ISLAMABAD: Former military ruler Pervez Musharraf became the first former army chief to appear in a national court on Tuesday in a treason case.
The 70-year-old arrived in a heavily protected cavalcade of at least half a dozen vehicles wearing a dark blazer and appearing relaxed during a hearing that lasted only a few minutes. He sat in a witness box and stood briefly when addressed by the judge, but did not speak. Asked afterwards how he was feeling, he told AFP that he was “good”. He faces treason charges, which can carry the death penalty, over his suspension of the constitution and imposition of a state of emergency in 2007 while he was president.
He was first ordered to appear before the tribunal on December 24, but has missed repeated hearings since then due to bomb scares and health problems that saw him complain of a heart ailment.
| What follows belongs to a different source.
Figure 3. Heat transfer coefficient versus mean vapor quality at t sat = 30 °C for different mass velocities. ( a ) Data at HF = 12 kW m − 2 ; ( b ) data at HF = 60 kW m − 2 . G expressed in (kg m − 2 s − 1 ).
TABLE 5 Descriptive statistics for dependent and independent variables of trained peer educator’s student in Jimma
His defence lawyer Anwar Mansoor argued Tuesday that judge Faisal Arab had not responded to a challenge to the court’s ability to try the former general, which Arab promised to decide on Friday.
Musharraf has challenged the civilian court’s right to try a former army chief, saying he is entitled to be dealt with by a military tribunal. He has also accused Prime Minister Nawaz Sharif, whom he ousted in a 1999 coup, of waging a “vendetta” and has asked for permission to go abroad for medical treatment, which has been refused. “We can call him again after deciding on the jurisdiction issue,” judge Arab said after declaring that he intended to formally indict Musharraf.
Musharraf arrived in the special court amid tight security but he was not indicted. He took the stance that the jurisdiction of the special court be decided prior to the indictment. Justice Faisal Arab remarked that according to the law the accused is charged on his presence in court. On this, Anwar Mansoor said that the applications regarding jurisdiction of special court to hear the case and other miscellaneous applications were pending before the court. He requested the court to give its verdict on these applications prior to indicting the accused.
The special court said it would issue its verdict regarding shifting of the case from special court to military tribunal under Army Act and other miscellaneous applications. Musharraf has endured a torrid time since returning to Pakistan in March last year on an ill-fated mission to run in the general election. He was barred from contesting the vote.